Takeaway: The hybrid memory design doesn’t just maintain consistency; it preserves the feeling that time is moving forward—essential for real storytelling and interactive use.

Limitations:

• Very long horizons (e.g., many minutes or hours) still demand careful memory tuning; even gated forgetting can accumulate small biases over time.
• The system is distilled from a strong teacher; if the teacher is weak in certain styles or domains, the student inherits those blind spots.
• Abrupt, extreme prompt changes can still cause brief hiccups; interactive recache helps, but perfect transitions remain challenging.
• Highly precise 3D camera control or exact geometry is not explicitly modeled; this approach targets perceptual realism rather than full 3D reconstruction.

Required resources:

• A ~1.4B-parameter AR DiT with hybrid memory; GPU memory for the sliding window, gates cache, and SSM state.
• Training involves teacher trajectories (short clips) and long self-rollouts with DMD correction; this needs significant compute and data streaming.
• For real-time generation, efficient KV cache handling and memory retrieval must be well-engineered.

When not to use:

• If you can afford full, offline, bidirectional generation for a short clip (and don’t need streaming), a traditional DiT may be simpler.
• If your content intentionally loops (e.g., GIF-like patterns), attention sinks or simple windows might be enough.
• For tasks needing exact 3D accuracy (SLAM-level precision), a world-model with explicit geometry could be a better fit.

Open questions:

• Can the model learn its global memory structure without a teacher, purely from long videos?
• How to adapt the router to different content types (dialog scenes vs. action scenes) automatically?
• Can multi-modal signals (audio beats, script timing) guide memory gating to improve pacing and scene transitions?
• How to detect and correct slow-burn errors (tiny drifts) during ultra-long runs without human intervention?

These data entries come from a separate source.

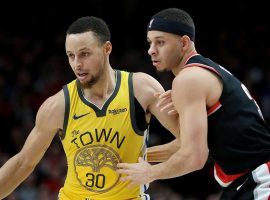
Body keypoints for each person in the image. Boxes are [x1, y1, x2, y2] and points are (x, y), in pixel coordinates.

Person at [0, 16, 179, 200]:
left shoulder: (142, 89)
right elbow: (23, 163)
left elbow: (191, 144)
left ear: (106, 48)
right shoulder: (58, 105)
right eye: (71, 55)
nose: (77, 64)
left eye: (84, 54)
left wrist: (149, 164)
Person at [117, 8, 270, 199]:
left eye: (160, 42)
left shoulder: (188, 79)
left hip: (261, 178)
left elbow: (194, 157)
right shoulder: (199, 73)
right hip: (246, 181)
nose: (151, 50)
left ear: (184, 43)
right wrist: (131, 154)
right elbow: (182, 146)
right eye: (150, 43)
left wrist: (149, 173)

Three-sentence summary: VideoSSM generates long, stable, and lively videos by combining a local, lossless window with a global, gated state-space memory that updates at every step. A position-aware router blends these memories so the model neither forgets the past nor gets stuck repeating it. Distillation on short clips plus long self-rollouts with DMD corrections makes the system robust for minute-scale, interactive generation.

Main achievement: Showing that a dynamic, compressed global memory—paired with a crisp local window—solves the drift-vs-freeze dilemma in autoregressive video, enabling consistent yet non-repetitive long-form generation with linear-time scaling.

Future directions: Add camera-aware or geometric priors when needed; fuse audio and other modalities to guide memory; explore teacher-free or self-supervised long-memory learning; and extend the method to long-form video editing and controllable story arcs.

Why remember this: Hybrid memory reframes long video generation as a living process of remembering just enough—keeping your short-term details sharp and your long-term story straight—so videos can keep going, stay consistent, and still surprise you.